He took the flask out of his inner suit jacket pocket and took a swig.
“Oh. Stop that.” I scolded. “You have nothing to be nervous about.”
I held the two items for him in my hands. A single red rose, and a small velvet box. I twirled the rose between my fingers daintily. “We’ve been standing in her yard for an hour. She’s going to notice us.”
Brandon put the cap back on his flask and put it into his suit pocket, pulling at his clothes nervously. He looked great, his broad shoulders fitted well in a black suit jacket, with matching pants and a light blue dress shirt underneath. He didn’t look quite like himself, but very handsome. The last few warm rays of the April sunset reflected off his firey red hair and beard, making it look more ginger than usual.
I smiled, watching him fidget. I never thought I would see him afraid of anything. It seemed like only yesterday, but at the same time a lifetime ago, when he returned from Afghanistan. The bravest soldier in the USMC. Skinny, tan, and dressed in green, with his close cropped haircut, you wouldn’t even think he was the same person if you looked at the pictures now. And so young. We all were so young then. Shelby was with us that day. Her and Brandon had been friend’s since they were children.
I put my hand on my friend’s arm and smiled. “This is what you’ve been waiting for. She’s the one for you. You’ve known this your entire life.” He didn’t look at me, just tugged at his collar.
“Do you remember when you and she met?” I asked him.
He paused. “When her parents were building their house in the country. They were our new neighbors and came over for a bbq.” A smile flitted across his face. “We caught snakes in a bucket and then i got sap in her hair from the climbing tree.”
“Didnt you get bit by a snake?”
“Yeah, but I was 8 and she was only 7, so I had to be tough.” He said, smiling again.
I handed him the rose, and opened the small velvet box. The beautiful, antique gold and diamond ring still sat inside quietly. “Such a beautiful ring. This is so special.” I whispered, closing the box.
“My mother’s ring.” He said. “I can’t do this. I can’t.”
I looked at him and smiled. “Remember what you told me? Yesterday?” I didn’t wait for him to answer. “That she was the best thing that ever happened to you, and you can’t imagine your life without her. That you love her more than anyone or anything.”
We saw Shelby walk in front of the window of the house, a small, happy young women with her hair pulled back into a high ponytail. We dived behind the bushes to stay hidden.
I put my hand on his face, looking deeply into his dark brown eyes. I took his hand in mine, showing him my large solitaire engagement ring and wedding band. “My wedding day was the best day of my life. And I know yours will be too. This is what you deserve. And this is what you’ve been waiting for. Ask Shelby to marry you.” I put the small velvet box into his sweaty hand. “Now go, it’s almost dark!”

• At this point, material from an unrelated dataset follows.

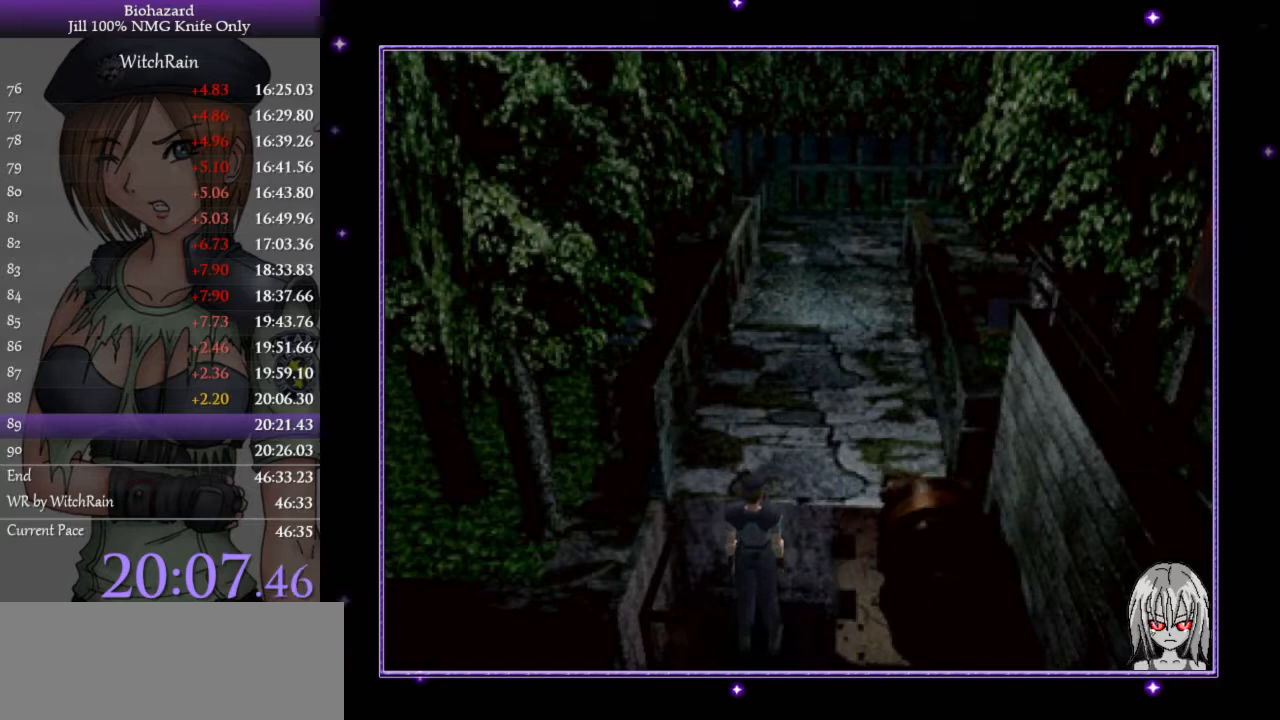
{"keys": ["l", "w"], "events": []}
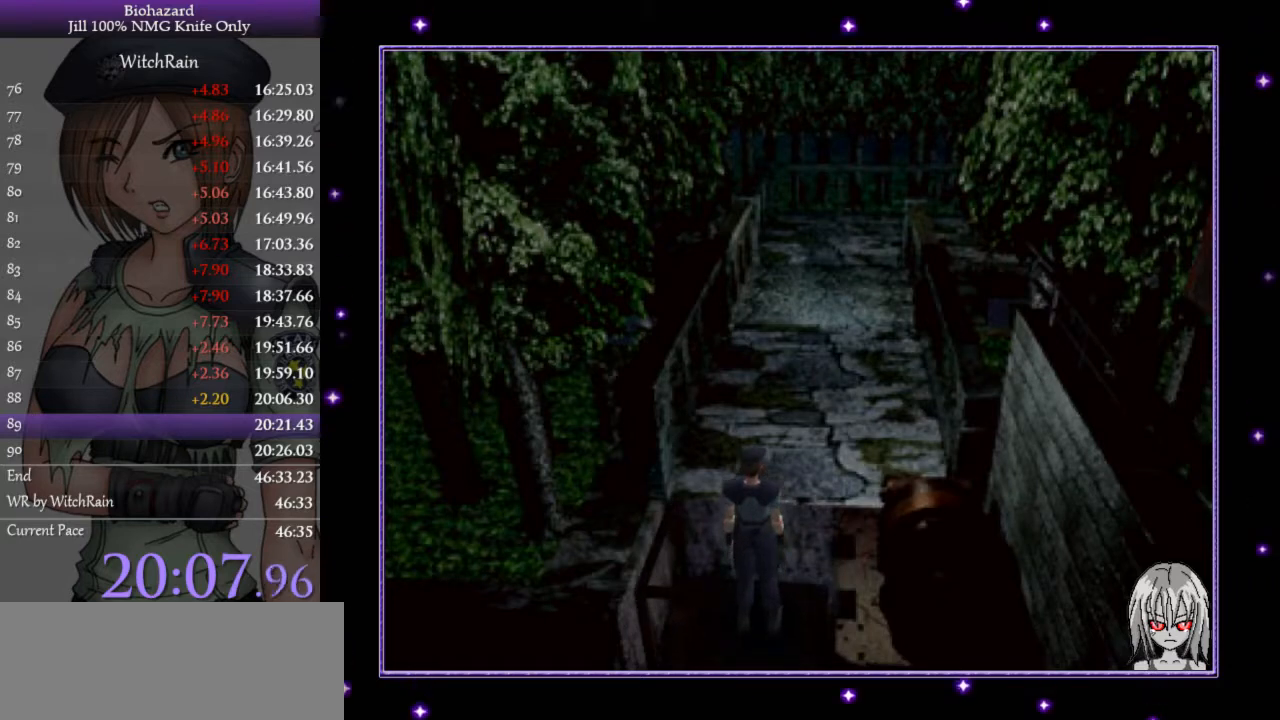
{"keys": ["l", "w"], "events": []}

I watch him slowly walk up to the door, looking back at me over his shoulder nervously. I start to saunter down the street into the last fading sunlight, but stop for a moment, and turn and look back. He’s still standing on the doorstep, looking down at the box in his hand. I smile at him, and watch him knock on the door.
I turn and keep walking, and then look back one more time. The door is open. She’s there with him now, and hes down on one knee. I watch as he slips the ring onto her finger, she is crying and laughing at the same time as they kiss in the doorway.
I continue off down the road in the last light of the April sun, and pull a cigar out of my back pocket and light it up. I don’t smoke, but this is a celebration cigar, and one I’ve been saving for a long, long time. I blow a puff of smoke up into the air, and smile.